GOAL OF THE EXERCISE -> Print the lines below from the line with "26: (571, 175, 9.64)" to the line with "5: (555, 313, 5.20)" exactly, keeping both ends, and print no pictures.

TASK INPUTS ->
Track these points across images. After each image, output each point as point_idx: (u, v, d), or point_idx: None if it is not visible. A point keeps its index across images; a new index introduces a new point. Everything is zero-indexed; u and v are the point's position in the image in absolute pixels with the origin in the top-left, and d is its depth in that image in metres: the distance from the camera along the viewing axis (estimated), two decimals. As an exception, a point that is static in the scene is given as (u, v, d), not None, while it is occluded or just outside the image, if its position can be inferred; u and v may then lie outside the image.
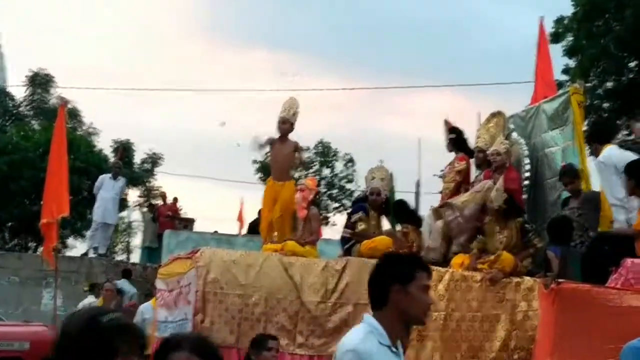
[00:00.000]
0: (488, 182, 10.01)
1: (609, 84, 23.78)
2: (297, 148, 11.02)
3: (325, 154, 39.25)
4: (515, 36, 72.86)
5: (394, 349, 4.08)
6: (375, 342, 4.02)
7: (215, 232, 23.74)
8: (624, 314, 6.44)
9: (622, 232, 8.16)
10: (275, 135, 10.96)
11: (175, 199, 24.62)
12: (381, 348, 4.03)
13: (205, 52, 70.16)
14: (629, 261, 7.45)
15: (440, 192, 11.45)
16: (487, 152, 10.53)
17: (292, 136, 10.98)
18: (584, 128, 10.59)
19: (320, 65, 71.73)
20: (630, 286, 7.16)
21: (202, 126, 67.55)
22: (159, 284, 10.12)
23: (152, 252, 22.50)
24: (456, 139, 11.19)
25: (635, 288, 6.99)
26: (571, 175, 9.64)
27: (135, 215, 38.52)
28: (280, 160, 11.01)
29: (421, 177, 28.07)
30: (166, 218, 23.06)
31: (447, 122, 11.48)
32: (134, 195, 34.74)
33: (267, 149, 11.31)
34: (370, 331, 4.08)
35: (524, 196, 10.42)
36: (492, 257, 9.39)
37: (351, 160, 39.33)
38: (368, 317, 4.19)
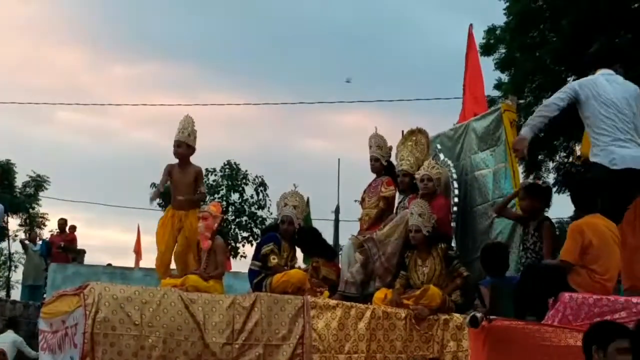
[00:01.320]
0: (408, 212, 10.05)
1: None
2: (197, 176, 11.00)
3: (234, 176, 39.02)
4: (443, 47, 73.94)
5: None
6: None
7: (109, 264, 23.44)
8: (561, 354, 6.50)
9: (551, 264, 8.27)
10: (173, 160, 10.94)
11: (73, 228, 24.01)
12: None
13: (91, 63, 69.22)
14: (566, 295, 7.53)
15: (360, 219, 11.38)
16: (415, 176, 10.54)
17: (195, 158, 10.94)
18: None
19: (226, 78, 71.67)
20: (568, 323, 7.24)
21: (93, 145, 66.62)
22: (42, 324, 9.89)
23: (35, 289, 21.95)
24: (378, 161, 11.17)
25: (574, 325, 7.07)
26: (531, 192, 9.53)
27: (15, 246, 37.76)
28: (180, 189, 10.94)
29: (340, 202, 28.02)
30: (58, 249, 22.50)
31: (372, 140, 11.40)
32: (14, 223, 34.12)
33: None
34: None
35: (453, 224, 10.47)
36: (417, 292, 9.44)
37: (263, 184, 39.16)
38: None
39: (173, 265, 11.03)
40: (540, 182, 11.85)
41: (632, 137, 8.33)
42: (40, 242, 23.51)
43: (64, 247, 22.80)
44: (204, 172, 12.57)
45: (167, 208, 11.17)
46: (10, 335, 16.21)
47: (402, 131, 11.68)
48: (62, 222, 24.03)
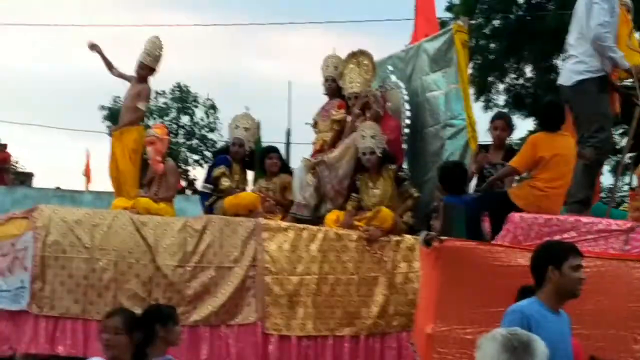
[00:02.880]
0: (358, 135, 10.01)
1: (496, 22, 24.14)
2: (140, 92, 10.86)
3: (184, 99, 38.72)
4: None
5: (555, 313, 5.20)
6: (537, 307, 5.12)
7: (58, 188, 23.24)
8: (512, 273, 6.55)
9: (501, 174, 8.45)
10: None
11: (4, 146, 23.58)
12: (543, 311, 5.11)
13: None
14: (516, 216, 7.62)
15: (313, 143, 11.29)
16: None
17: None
18: (469, 70, 10.70)
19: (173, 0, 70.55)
20: (519, 243, 7.32)
21: (42, 66, 65.53)
22: (-9, 247, 9.80)
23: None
24: (335, 82, 11.06)
25: (524, 245, 7.14)
26: (510, 122, 9.69)
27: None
28: (125, 103, 10.97)
29: (292, 125, 27.95)
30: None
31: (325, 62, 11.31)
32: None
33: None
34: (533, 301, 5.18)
35: (404, 146, 10.46)
36: (369, 214, 9.47)
37: (213, 107, 38.96)
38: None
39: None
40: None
41: (573, 50, 8.48)
42: None
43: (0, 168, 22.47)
44: (152, 93, 12.44)
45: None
46: None
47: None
48: None
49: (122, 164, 10.60)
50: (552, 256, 5.21)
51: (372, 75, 10.71)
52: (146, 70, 10.73)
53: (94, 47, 10.93)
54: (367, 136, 9.77)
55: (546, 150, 8.09)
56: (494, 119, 9.77)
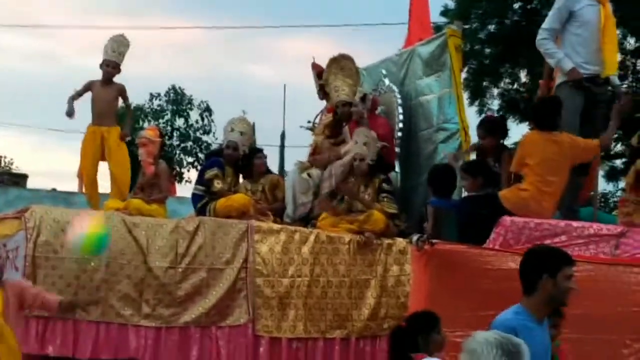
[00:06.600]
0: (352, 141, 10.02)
1: (491, 27, 24.14)
2: (122, 92, 10.97)
3: (179, 101, 38.70)
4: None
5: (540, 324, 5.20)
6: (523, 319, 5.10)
7: (54, 189, 23.23)
8: (503, 277, 6.56)
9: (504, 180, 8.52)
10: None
11: None
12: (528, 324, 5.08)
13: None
14: (507, 219, 7.63)
15: (311, 146, 11.29)
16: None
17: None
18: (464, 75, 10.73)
19: (167, 3, 70.56)
20: (509, 247, 7.33)
21: (37, 69, 65.54)
22: (-18, 247, 9.78)
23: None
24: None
25: (515, 249, 7.15)
26: (489, 129, 9.52)
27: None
28: (101, 105, 10.88)
29: (286, 128, 27.99)
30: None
31: (315, 65, 11.39)
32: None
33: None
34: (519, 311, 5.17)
35: (397, 149, 10.48)
36: (361, 217, 9.46)
37: (208, 109, 38.94)
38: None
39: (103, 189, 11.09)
40: (491, 115, 11.80)
41: None
42: None
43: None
44: (147, 95, 12.58)
45: (87, 127, 11.04)
46: None
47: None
48: None
49: (115, 165, 10.67)
50: (547, 265, 5.17)
51: (356, 80, 10.70)
52: (116, 68, 10.83)
53: (70, 114, 10.98)
54: (359, 142, 9.77)
55: (534, 154, 8.07)
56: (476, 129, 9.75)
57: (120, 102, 11.12)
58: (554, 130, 8.18)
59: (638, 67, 21.54)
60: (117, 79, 10.95)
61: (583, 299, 5.67)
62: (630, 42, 21.65)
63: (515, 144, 11.03)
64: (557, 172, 8.06)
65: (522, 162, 8.17)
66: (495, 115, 10.13)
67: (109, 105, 10.92)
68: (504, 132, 9.74)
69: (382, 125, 10.35)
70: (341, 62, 10.75)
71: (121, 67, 10.88)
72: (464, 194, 9.25)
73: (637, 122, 9.31)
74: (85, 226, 7.75)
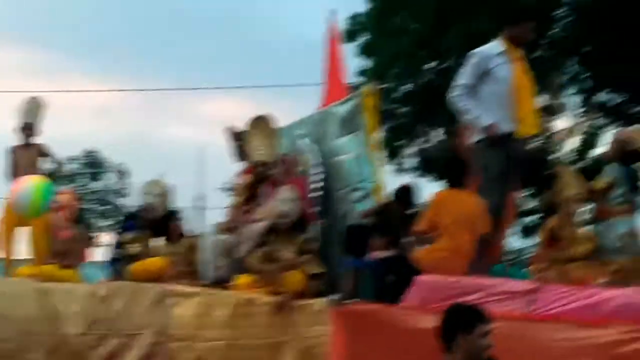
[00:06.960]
0: (274, 200, 10.02)
1: (407, 87, 24.40)
2: (42, 150, 11.01)
3: (96, 165, 38.47)
4: (306, 32, 73.98)
5: None
6: None
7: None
8: (421, 336, 6.54)
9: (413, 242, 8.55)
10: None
11: None
12: None
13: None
14: (423, 278, 7.64)
15: (230, 206, 11.25)
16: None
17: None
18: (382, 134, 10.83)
19: (87, 66, 70.22)
20: (426, 305, 7.32)
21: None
22: None
23: None
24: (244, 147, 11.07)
25: (432, 307, 7.14)
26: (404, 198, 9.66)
27: None
28: (25, 167, 10.80)
29: (205, 189, 27.89)
30: None
31: (228, 130, 11.39)
32: None
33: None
34: None
35: (315, 209, 10.50)
36: (280, 278, 9.40)
37: (124, 172, 38.76)
38: None
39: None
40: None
41: None
42: None
43: None
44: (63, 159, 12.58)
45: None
46: None
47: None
48: None
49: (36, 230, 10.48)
50: (462, 323, 5.22)
51: (275, 139, 10.73)
52: (29, 129, 10.88)
53: None
54: (281, 200, 9.77)
55: (448, 213, 8.14)
56: None
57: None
58: (463, 188, 8.29)
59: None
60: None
61: (499, 355, 5.68)
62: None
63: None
64: (470, 230, 8.13)
65: (434, 222, 8.21)
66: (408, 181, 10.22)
67: (32, 167, 10.85)
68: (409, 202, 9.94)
69: (301, 185, 10.38)
70: (261, 123, 10.79)
71: (38, 130, 10.81)
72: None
73: (548, 179, 9.38)
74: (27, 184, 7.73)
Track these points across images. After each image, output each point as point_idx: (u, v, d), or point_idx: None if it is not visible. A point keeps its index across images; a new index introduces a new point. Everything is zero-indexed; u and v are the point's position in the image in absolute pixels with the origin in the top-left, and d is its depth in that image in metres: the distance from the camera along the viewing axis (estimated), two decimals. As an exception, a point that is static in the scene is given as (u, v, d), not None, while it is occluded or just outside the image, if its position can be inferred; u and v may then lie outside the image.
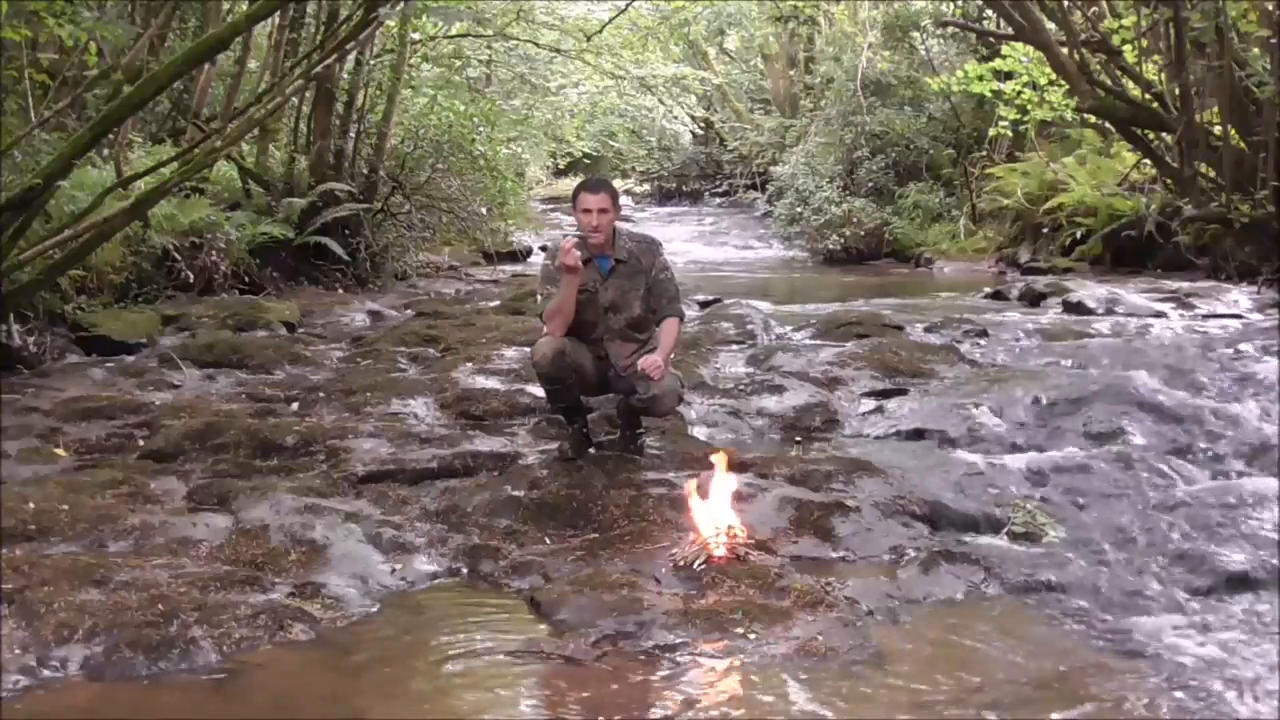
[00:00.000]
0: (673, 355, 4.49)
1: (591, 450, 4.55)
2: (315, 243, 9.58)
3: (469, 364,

EXERCISE RESPONSE ->
26: (571, 175, 9.64)
27: (135, 215, 38.52)
28: (280, 160, 11.01)
29: (421, 177, 28.07)
30: (166, 218, 23.06)
31: (447, 122, 11.48)
32: (134, 195, 34.74)
33: (267, 149, 11.31)
34: (370, 331, 4.08)
35: (524, 196, 10.42)
36: (492, 257, 9.39)
37: (351, 160, 39.33)
38: (368, 317, 4.19)
[00:01.320]
0: (408, 212, 10.05)
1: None
2: (197, 176, 11.00)
3: (234, 176, 39.02)
4: (443, 47, 73.94)
5: None
6: None
7: (109, 264, 23.44)
8: (561, 354, 6.50)
9: (551, 264, 8.27)
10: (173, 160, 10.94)
11: (73, 228, 24.01)
12: None
13: (91, 63, 69.22)
14: (566, 295, 7.53)
15: (360, 219, 11.38)
16: (415, 176, 10.54)
17: (195, 158, 10.94)
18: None
19: (226, 78, 71.67)
20: (568, 323, 7.24)
21: (93, 145, 66.62)
22: (42, 324, 9.89)
23: (35, 289, 21.95)
24: (378, 161, 11.17)
25: (574, 325, 7.07)
26: (531, 192, 9.53)
27: (15, 246, 37.76)
28: (180, 189, 10.94)
29: (340, 202, 28.02)
30: (58, 249, 22.50)
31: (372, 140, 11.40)
32: (14, 223, 34.12)
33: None
34: None
35: (453, 224, 10.47)
36: (417, 292, 9.44)
37: (263, 184, 39.16)
38: None
39: (173, 265, 11.03)
40: (540, 182, 11.85)
41: (632, 137, 8.33)
42: (40, 242, 23.51)
43: (64, 247, 22.80)
44: (204, 172, 12.57)
45: (167, 208, 11.17)
46: (10, 335, 16.21)
47: (402, 131, 11.68)
48: (62, 222, 24.03)
[00:02.880]
0: (358, 135, 10.01)
1: (496, 22, 24.14)
2: (140, 92, 10.86)
3: (184, 99, 38.72)
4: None
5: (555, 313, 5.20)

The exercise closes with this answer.